● STUDY TEXT:

- Opening Delimiter -

This innovative care, she added, helps control costs and fosters affordable, dependable healthcare by decreasing the length of hospital stays and reducing readmissions.

Mobile health innovations

Research investments have driven mobile health service innovations in remote primary care, health screenings, and lab tests and results counseling.

“Highly trained staff and special equipment to diagnose and treat patients with suspected stroke at the scene of the call are the elements that make the Mobile Stroke Unit (MSU) an innovative advance in stroke care,” said Jenny Im, RN, director of the neuroscience service line at Sutter Health’s Mills-Peninsula Medical Center. “In addition to the regular 911 ambulance staff, the MSU has a specially trained stroke neurologist, a stroke registered nurse and a CT scan technologist.”

The team responds to emergency 911 calls when a stroke is suspected, and using the CT scanner aboard the MSU vehicle, obtain an image of the brain, perform a clinical evaluation, and can begin treating with a clot-busting drug at the scene.

“This is critically important for patients because the sooner the type of stroke is diagnosed – whether it’s a ‘bleeding’ or ‘clotting’ stroke – the sooner we can begin the correct treatment,” Im explained.

Every minute a stroke is occurring, potentially 2 million brain cells are dying. With stroke, minutes matter.

“Studies show that the sooner we identify and treat the stroke, the better the chances are for a good outcome,” she said. “In the short term, this means we can break up a clot more quickly and minimize damage to the brain. In the long term, quicker treatment may translate to decreased disability, decreased need for rehab and decreased time off work.”

AI checking patients’ symptoms

Sutter Health created and launched its Virtual Symptom Checker, a new artificial intelligence program to check symptoms based on severity and medical history. It reveals potential causes and next steps.

“Creating human connections is one of the most important things we can do as an integrated health system, being whenever our patients and their families need us the most,” said Dr. Albert Chan, chief of digital patient experience at Sutter Health. “Thus far, more than 50% of our symptom checker interactions happen after hours.”

With AI, the health system can take something meaningful like answering patients’ questions in the wee hours of the morning and make that systematic, he added.

“When you are concerned or sick, we aim to connect you to the care that you need – reducing friction one human interaction at a time,” he said.

Patient experience technology

On the patient care technology front, the health system’s facilities use innovative tech to bring a higher quality, more satisfying experience for patients and providers, Sutter Health contended.

- Closing Delimiter -

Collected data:

- Opening Delimiter -

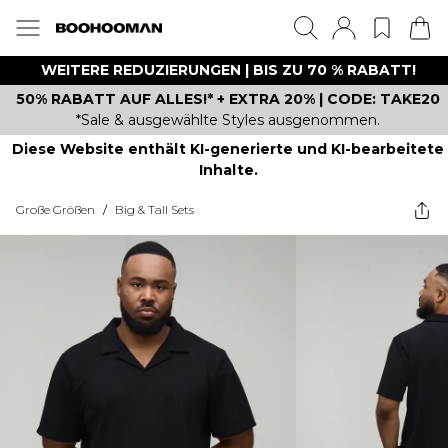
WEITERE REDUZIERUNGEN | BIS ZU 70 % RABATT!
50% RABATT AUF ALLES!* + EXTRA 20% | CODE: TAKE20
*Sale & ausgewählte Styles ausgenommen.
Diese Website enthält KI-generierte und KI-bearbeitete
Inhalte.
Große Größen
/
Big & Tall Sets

- Closing Delimiter -
- Opening Delimiter -

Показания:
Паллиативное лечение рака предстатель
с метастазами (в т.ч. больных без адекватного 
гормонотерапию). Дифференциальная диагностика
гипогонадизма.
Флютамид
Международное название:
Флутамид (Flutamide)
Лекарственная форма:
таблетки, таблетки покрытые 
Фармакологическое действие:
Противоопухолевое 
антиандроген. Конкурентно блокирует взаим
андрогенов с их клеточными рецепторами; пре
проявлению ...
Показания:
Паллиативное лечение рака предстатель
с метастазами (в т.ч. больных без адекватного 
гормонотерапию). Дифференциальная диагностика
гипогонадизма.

- Closing Delimiter -

● TASKS TO PERFORM:
1. According to the Sutter Health passage, what share of the symptom checker interactions happen after hours?
2. Retype the Sutter Health passage between "Sutter Health created" and "systematic, he added.", inclusive.
These lines have no connection to the Sutter Health passage.

● PROBLEM SOLUTIONS:
1. More than 50%.

2.
Sutter Health created and launched its Virtual Symptom Checker, a new artificial intelligence program to check symptoms based on severity and medical history. It reveals potential causes and next steps.

“Creating human connections is one of the most important things we can do as an integrated health system, being whenever our patients and their families need us the most,” said Dr. Albert Chan, chief of digital patient experience at Sutter Health. “Thus far, more than 50% of our symptom checker interactions happen after hours.”

With AI, the health system can take something meaningful like answering patients’ questions in the wee hours of the morning and make that systematic, he added.